- **EXERCISE**: Could you restate the entries word for word, without the images?

- **DATASET ENTRIES**:
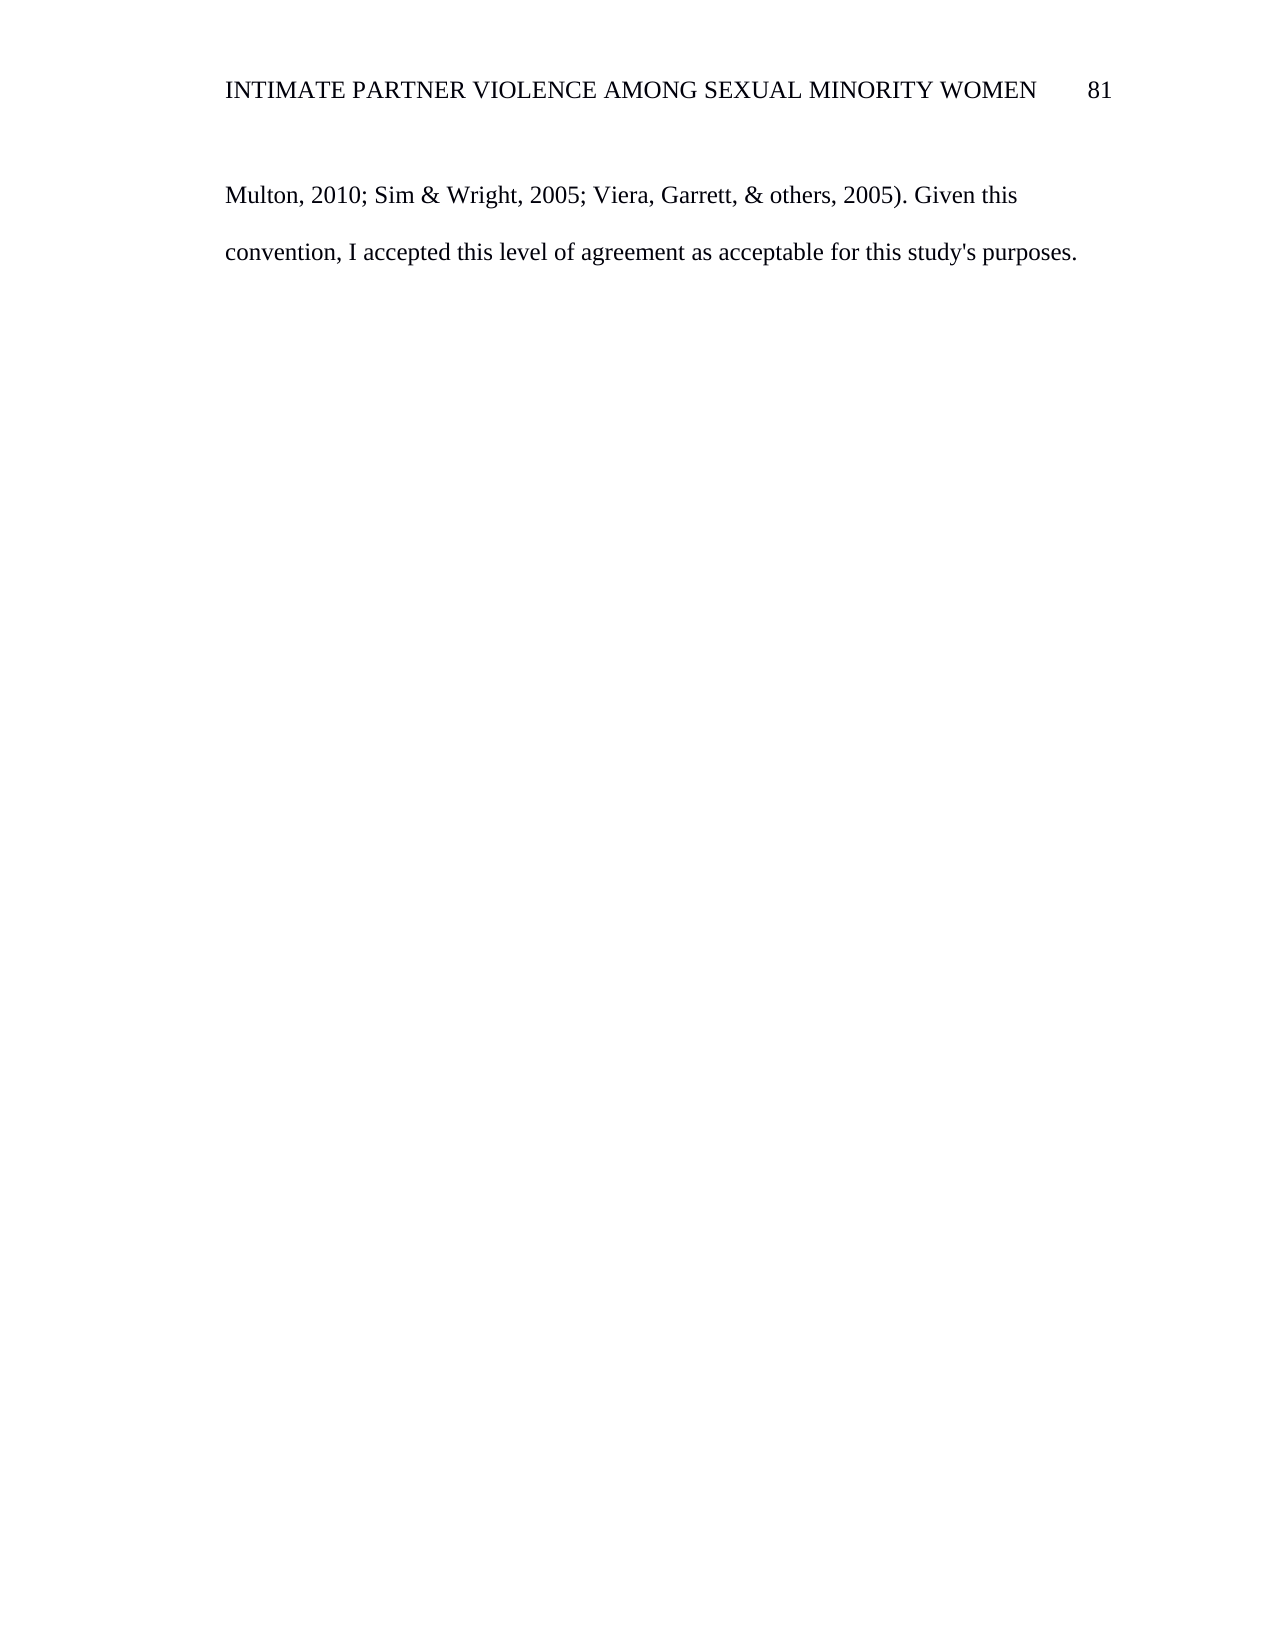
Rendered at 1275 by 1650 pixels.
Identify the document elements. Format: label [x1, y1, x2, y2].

text [225, 180, 1125, 324]
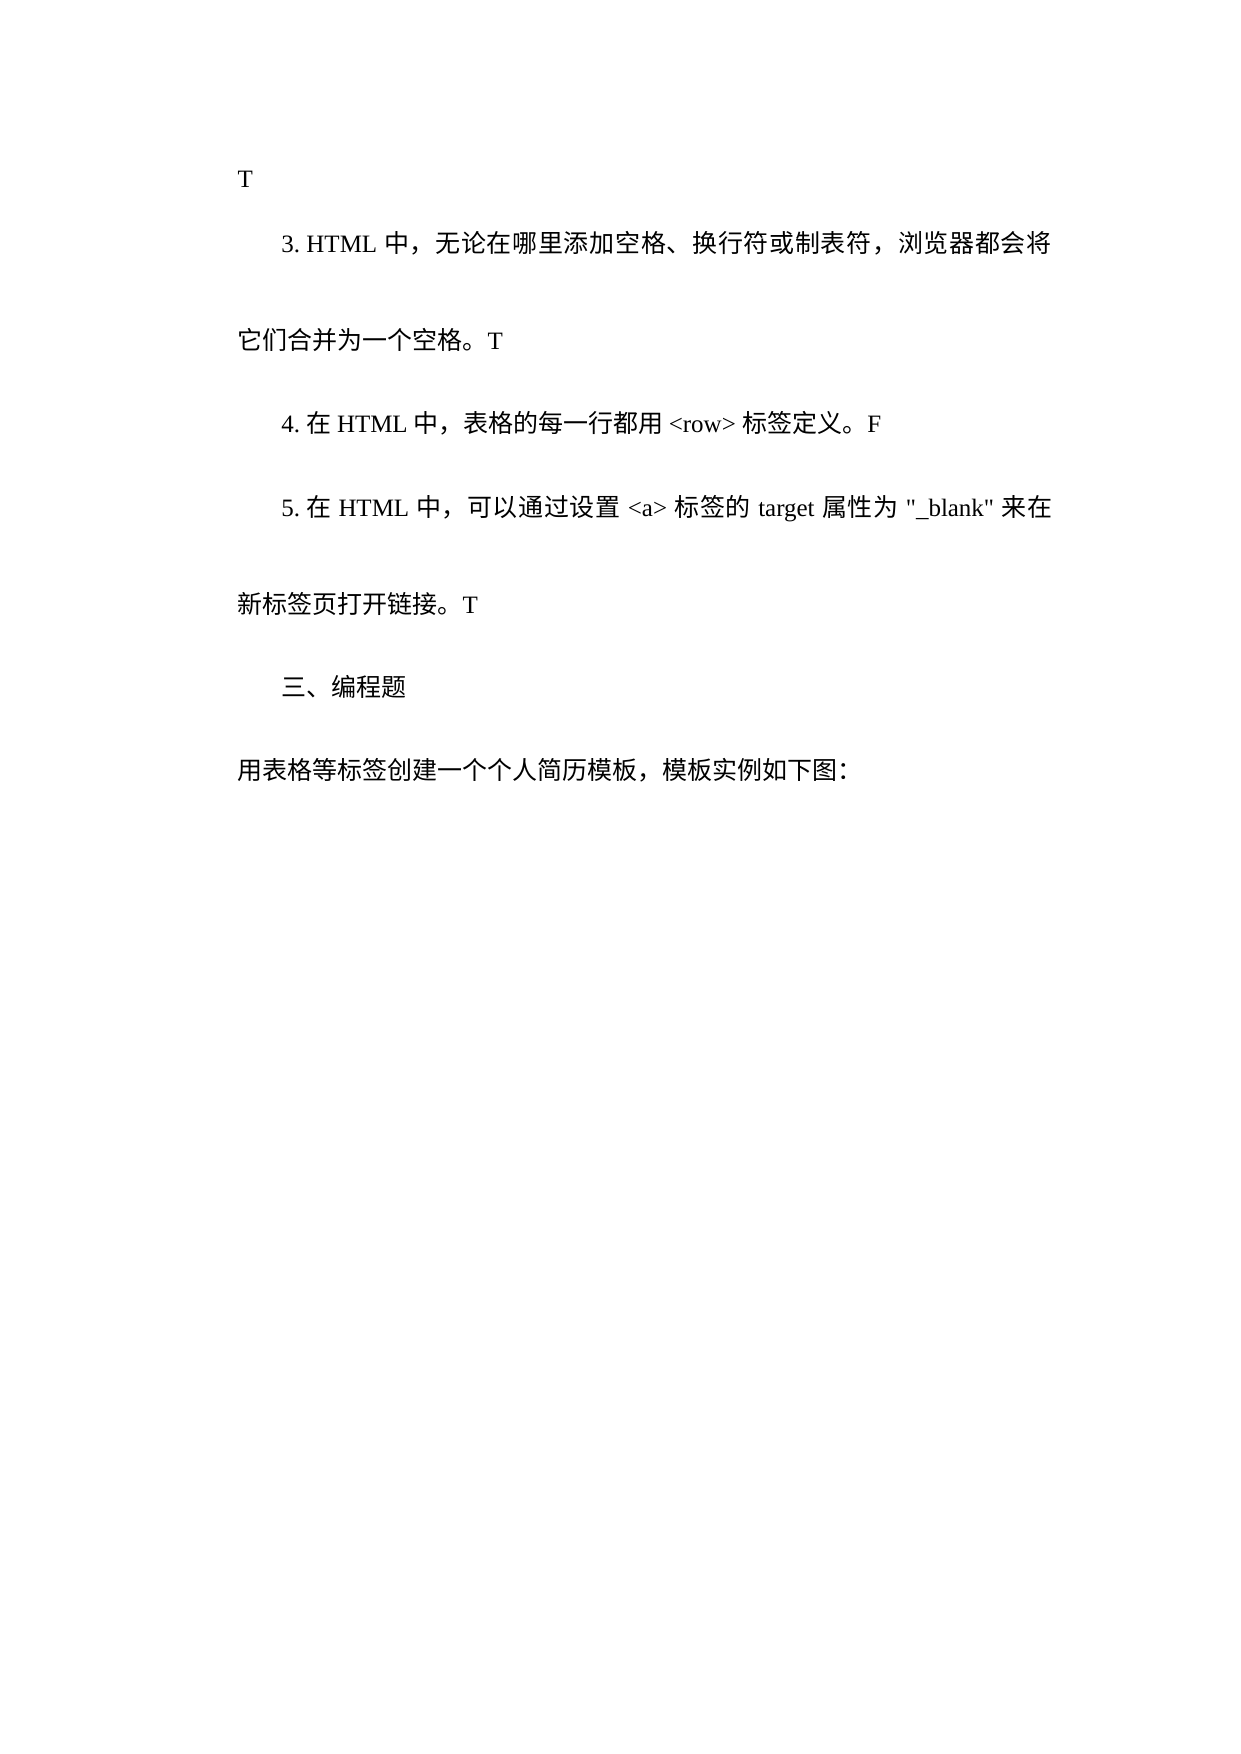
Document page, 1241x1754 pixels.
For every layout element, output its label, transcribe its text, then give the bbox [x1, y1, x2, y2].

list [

- **FINAL ANSWER**:
Rendered at 1275 by 1650 pixels.
Identify the document elements. Format: label [x1, y1, x2, y2].

text [225, 180, 1125, 324]
Document page, 1241x1754 pixels.
For every layout element, output its label, transcribe its text, then give the bbox [x1, y1, x2, y2].

list [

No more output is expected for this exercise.